== DIRECTIONS ==
Skip the images and copy each record exactly as written.

(Scene images with change listings)

-------------------------

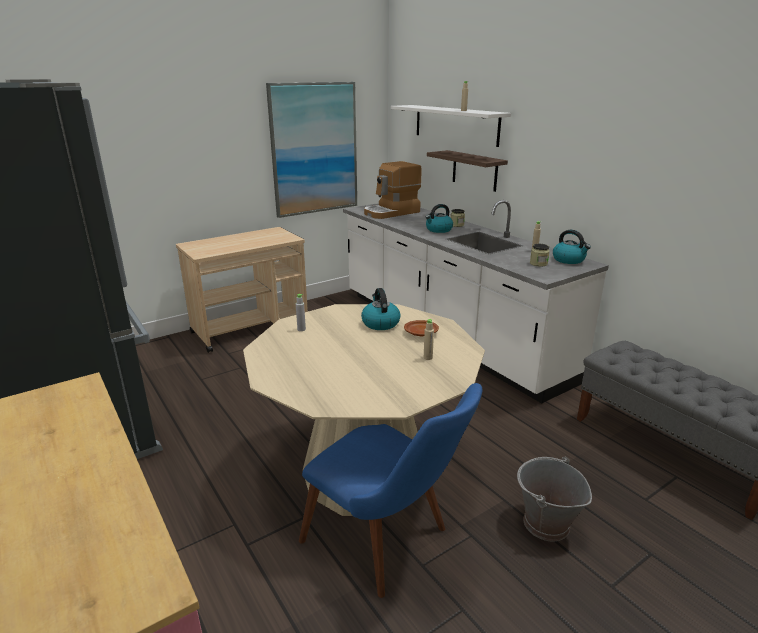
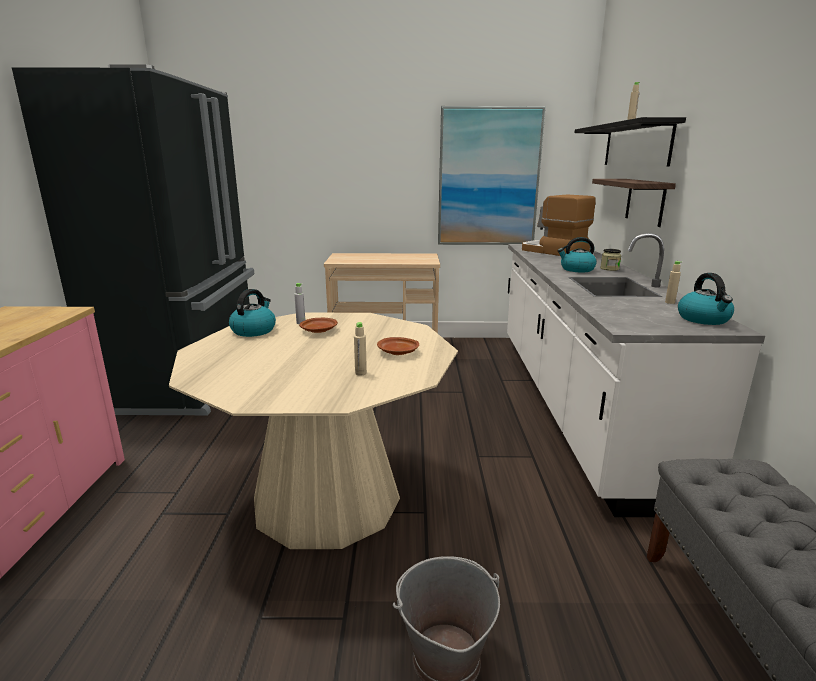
camera: 35 degrees right, 5 degrees down
blue chair [299,383,482,598] -> none
kettle [361,288,401,330] -> kettle moved to [229,289,276,337]
coffee machine [364,161,422,219] -> coffee machine turned 45 degrees clockwise [522,194,596,256]
white shelf [391,105,511,147] -> black shelf [574,117,686,167]
jar [530,244,550,267] -> none
none -> brown plate [299,318,338,333]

-------------------------

== OUTPUT FOR THIS TASK ==
camera: 35 degrees right, 5 degrees down
blue chair [299,383,482,598] -> none
kettle [361,288,401,330] -> kettle moved to [229,289,276,337]
coffee machine [364,161,422,219] -> coffee machine turned 45 degrees clockwise [522,194,596,256]
white shelf [391,105,511,147] -> black shelf [574,117,686,167]
jar [530,244,550,267] -> none
none -> brown plate [299,318,338,333]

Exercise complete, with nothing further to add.